Início da História da Isa e da Fera

A Isa e a Fera são duas onças que foram resgatadas em Corumbá (MS) em junho de 2014, quando tinham aproximadamente 3 meses de idade. A mãe delas, cruzou o Rio Paraguai com as duas filhotes, na divisa entre o Brasil e a Bolívia, e para descansar da travessia, subiu numa árvore com as suas crias. Mas, como o centro urbano de Corumbá se estende até as margens do rio (Imagem 01), essa árvore se localizava na propriedade de um morador, o qual se assustou ao ver três onças-pintadas no seu quintal. Na tentativa de resgatar essa onça para removê-la de lá, a mãe da Isa e da Fera acidentalmente morreu. As duas filhotes foram então anestesiadas e transferidas para o Centro de Reabilitação de Animais Silvestres (CRAS) de Campo Grande (MS), onde permaneceram sob os devidos cuidados em um pequeno recinto por 9 meses. Após conversas e planejamentos sobre o destino dessas irmãs, elas foram transferidas para o Mantenedor Santa Rosa (Itapira, SP), já com boa infraestrutura e menor contato com seres humanos, já visando a reintrodução das duas irmãs na natureza.

Imagem 01 – Cidade de Corumbá nas margens do Rio Paraguai. Foto: IPHAN/Nabil Bonduki

 

Chegada no Refúgio Ecológico Caiman

Em julho de 2015, a Isa e a Fera finalmente desembarcaram no Refúgio Ecológico Caiman (REC), onde um recinto de 10.000 m2 (equivalente a um campo de futebol) foi planejado e construído no meio do Pantanal Sul especialmente para a reintrodução das duas órfãs (Imagem 02). Lá, graças aos esforços das equipes do Onçafari, Cenap/ICMBio e IMASUL, e com a ajuda de vários colaboradores, elas aprenderam a reconhecer as suas presas naturais (jacarés, queixadas, capivaras, entre outros), a caçar, a vocalizar e a interagir com onças de vida livre (ainda através das telas do recinto). Eram muitas incertezas que permeavam essa tentativa ousada de reintrodução. Segundo Leonardo Sartorello, biólogo, coordenador de reintrodução do Onçafari e um dos autores do artigo, “uma das preocupações era se o processo de treinamento com presas vivas realmente iria funcionar e se, depois da soltura, as duas iriam conseguir caçar em vida livre”.
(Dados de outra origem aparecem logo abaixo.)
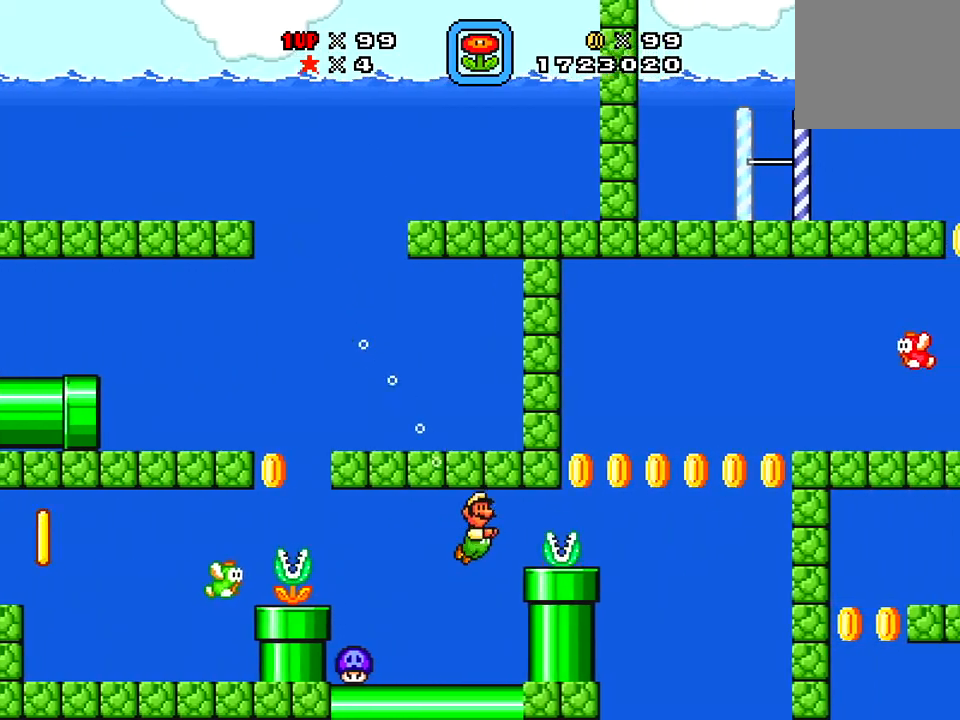
{"buttons": ["X"], "right_stick": "center", "events": [[116, "A", "down"], [133, "X", "down"], [200, "A", "up"], [367, "A", "down"], [433, "DPAD_RIGHT", "up"], [500, "A", "up"]]}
Imagem 02 – Recinto de reintrodução com 10.000 m2 construído no Refúgio Ecológico Caiman. Foto: Edu Fragoso

Soltura

Em 2016, as duas onças estavam plenamente aptas à soltura, caçando com sucesso todas as principais presas que encontrariam em liberdade e desenvolvendo os comportamentos executados por verdadeiras onças selvagens. Então, em maio de 2016, elas foram anestesiadas para avaliação clínica, colocação de colares de monitoramento GPS e coleta de amostras biológicas. Todos os exames realizados deram negativo para a presença de parasitas e doenças infecciosas, ou seja, ambas estavam saudáveis e prontas para a soltura. Após menos de 11 meses vivendo no recinto do REC, no dia 9 de junho de 2016, agora com pouco mais de 2 anos de idade, os portões do recinto foram abertos e a Isa e a Fera retornaram à liberdade, tendo novamente a planície pantaneira como lar (Vídeo 01 e Vídeo 02).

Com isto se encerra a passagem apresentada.